Die Regierungen von vier der zehn Regionen des Landes riefen die Äthiopier ebenfalls auf, sich für den Kampf gegen die Tigrayan-Truppen zu mobilisieren, teilte das staatliche Fana-Fernsehen mit.

Der Konflikt begann in der Nacht zum 3. November 2020, als TPLF-treue Kräfte – darunter auch einige Soldaten – Militärstützpunkte in Tigray, einer nördlichen Region, besetzten. Als Reaktion darauf schickte Abiy weitere Truppen dorthin.

Die TPLF hatte die nationale Politik fast drei Jahrzehnte lang dominiert, verlor jedoch viel Einfluss, als Abiy 2018 nach jahrelangen Protesten gegen die Regierung sein Amt antrat.

Die Beziehungen zur TPLF verschlechterten sich, nachdem sie ihm vorwarfen, die Macht auf Kosten der Regionalstaaten Äthiopiens zu zentralisieren – eine Anschuldigung, die Abiy bestreitet.

STÄDTE ERFASST

TPLF-Sprecher Getachew Reda sagte, wenn es den Tigrayan-Truppen und ihren Verbündeten gelänge, die Regierung abzusetzen, würden sie eine Übergangsregierung bilden.

“Wenn die Regierung stürzt, werden wir definitiv eine Übergangsregelung haben”, sagte er.

Es müsse auch einen nationalen Dialog geben, sagte er, aber Abiy und seine Minister würden nicht gebeten, daran teilzunehmen.

“Sie werden ihren Tag vor Gericht haben”, sagte er.

Die Regierung hat auch angekündigt, TPLF-Führer vor Gericht zu stellen.

Die TPLF hat in den letzten Tagen die Festnahme von Dessie, Kombolcha und Burka, alle in der Region Amhara, gefordert.

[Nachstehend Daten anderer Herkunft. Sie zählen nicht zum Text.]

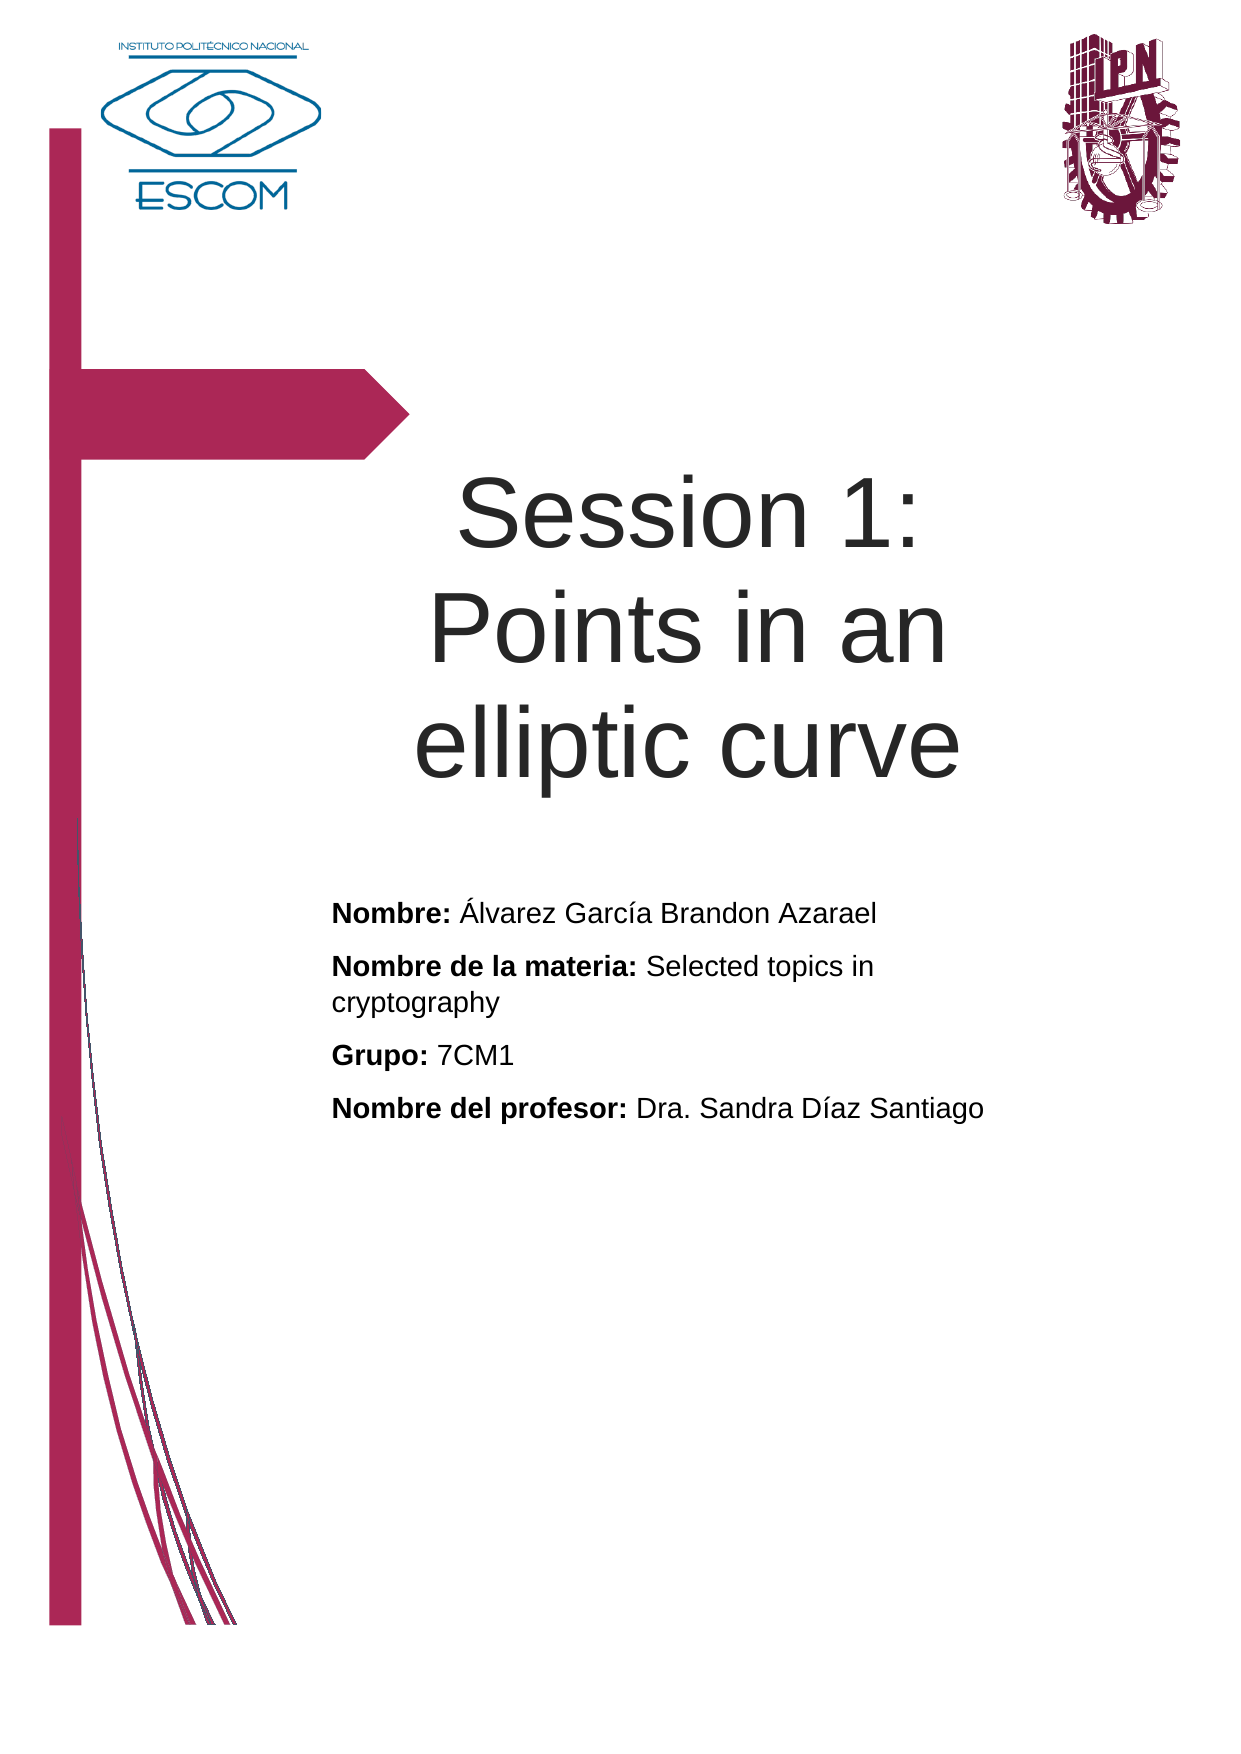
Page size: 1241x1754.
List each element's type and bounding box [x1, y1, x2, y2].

picture [1021, 29, 1221, 229]
picture [263, 189, 284, 210]
picture [100, 41, 322, 109]
picture [190, 96, 231, 131]
picture [100, 118, 322, 210]
picture [105, 73, 271, 153]
picture [150, 73, 318, 153]
picture [198, 185, 223, 206]
picture [226, 185, 253, 207]
picture [219, 204, 232, 210]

Ein Regierungssprecher bestritt die Gefangennahme von Dessie und Kombolcha, veröffentlichte jedoch später eine Erklärung, in der es hieß, dass TPLF-“Eindringlinge” 100 Jugendliche in Kombolcha getötet hätten.

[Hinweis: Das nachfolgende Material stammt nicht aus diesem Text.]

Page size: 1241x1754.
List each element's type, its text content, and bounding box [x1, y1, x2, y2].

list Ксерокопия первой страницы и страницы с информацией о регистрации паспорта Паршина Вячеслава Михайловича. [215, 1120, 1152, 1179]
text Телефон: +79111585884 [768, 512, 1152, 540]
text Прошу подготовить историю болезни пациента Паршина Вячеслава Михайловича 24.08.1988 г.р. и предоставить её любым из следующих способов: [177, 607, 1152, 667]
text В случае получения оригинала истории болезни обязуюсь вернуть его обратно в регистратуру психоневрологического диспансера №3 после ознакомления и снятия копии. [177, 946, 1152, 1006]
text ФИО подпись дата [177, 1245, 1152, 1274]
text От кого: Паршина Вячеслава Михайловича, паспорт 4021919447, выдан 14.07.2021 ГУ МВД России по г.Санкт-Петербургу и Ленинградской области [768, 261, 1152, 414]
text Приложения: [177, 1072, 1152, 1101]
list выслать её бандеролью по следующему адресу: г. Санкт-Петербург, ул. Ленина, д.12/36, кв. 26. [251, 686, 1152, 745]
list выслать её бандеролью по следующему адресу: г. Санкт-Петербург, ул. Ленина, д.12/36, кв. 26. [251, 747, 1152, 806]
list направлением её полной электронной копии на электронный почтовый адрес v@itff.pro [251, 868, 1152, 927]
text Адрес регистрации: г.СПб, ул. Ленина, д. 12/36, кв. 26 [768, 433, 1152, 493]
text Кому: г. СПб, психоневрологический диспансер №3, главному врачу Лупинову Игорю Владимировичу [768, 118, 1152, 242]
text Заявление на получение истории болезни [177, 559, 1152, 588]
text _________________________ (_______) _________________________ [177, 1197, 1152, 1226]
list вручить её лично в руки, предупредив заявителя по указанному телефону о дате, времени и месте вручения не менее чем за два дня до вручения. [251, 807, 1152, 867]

Sprecher der Regierung, des Militärs und der Region Amhara antworteten am Dienstag nicht auf Anrufe mit der Bitte um weitere Kommentare.

Am Montagabend sagten die Tigrayan-Streitkräfte, sie hätten sich mit Kämpfern einer Oromo-Truppe verbunden, die ebenfalls gegen die Zentralregierung kämpfte. Die Oromo sind die größte ethnische Gruppe Äthiopiens. Viele ihrer politischen Führer sitzen derzeit im Gefängnis.

US-ALARM

Der Konflikt in einem einst als stabiler westlicher Verbündeter in einer instabilen Region hat in Tigray rund 400.000 Menschen in eine Hungersnot gestürzt, Tausende Zivilisten getötet und mehr als 2,5 Millionen Menschen im Norden zur Flucht gezwungen.

Der US-Sondergesandte für das Horn von Afrika sagte am Dienstag, Washington sei alarmiert über die sich verschlechternde humanitäre Lage im Norden und forderte alle Seiten auf, Wege zur Deeskalation zu finden und Hilfe zuzulassen.

Jeffrey Feltman sagte, Washington sehe Anzeichen einer Hungersnot und einer Beinahe-Hungernot und dass es hauptsächlich staatliche Beschränkungen seien, die humanitäre Hilfe daran hindern, zu den Menschen zu gelangen.

Die Regierung hatte bestritten, Nahrungsmittelhilfe zu blockieren.

Ebenfalls am Dienstag warf die Regierung von US-Präsident Joe Biden Äthiopien „schwere Verletzungen der international anerkannten Menschenrechte“ vor und sagte, sie plane, das Land aus dem Handelsabkommen des African Growth and Opportunity Act (AGOA) herauszunehmen, das ihm zollfreien Zugang zu den Vereinigte Staaten.

Als er an die Macht kam, führte Abiy bedeutende politische Reformen durch, aber Menschenrechtsgruppen sagen, dass viele dieser Freiheiten seitdem zurückgenommen wurden.

Für die Beendigung eines langjährigen Grenzkonflikts mit Eritrea erhielt er 2019 den Friedensnobelpreis. Truppen aus Eritrea, dessen Präsident ein Erzfeind der TPLF ist, drangen später in Tigray ein, um die äthiopischen Streitkräfte zu unterstützen.

Die Eritreer zogen sich im Juni nach vielen Berichten über schwere Menschenrechtsverletzungen aus dem größten Teil von Tigray zurück, aber wenn sie zurückkehrten, könnte ihre Anwesenheit den Vormarsch der TPLF verlangsamen. Die Eritreer leugneten die Verantwortung für jegliche Missbräuche.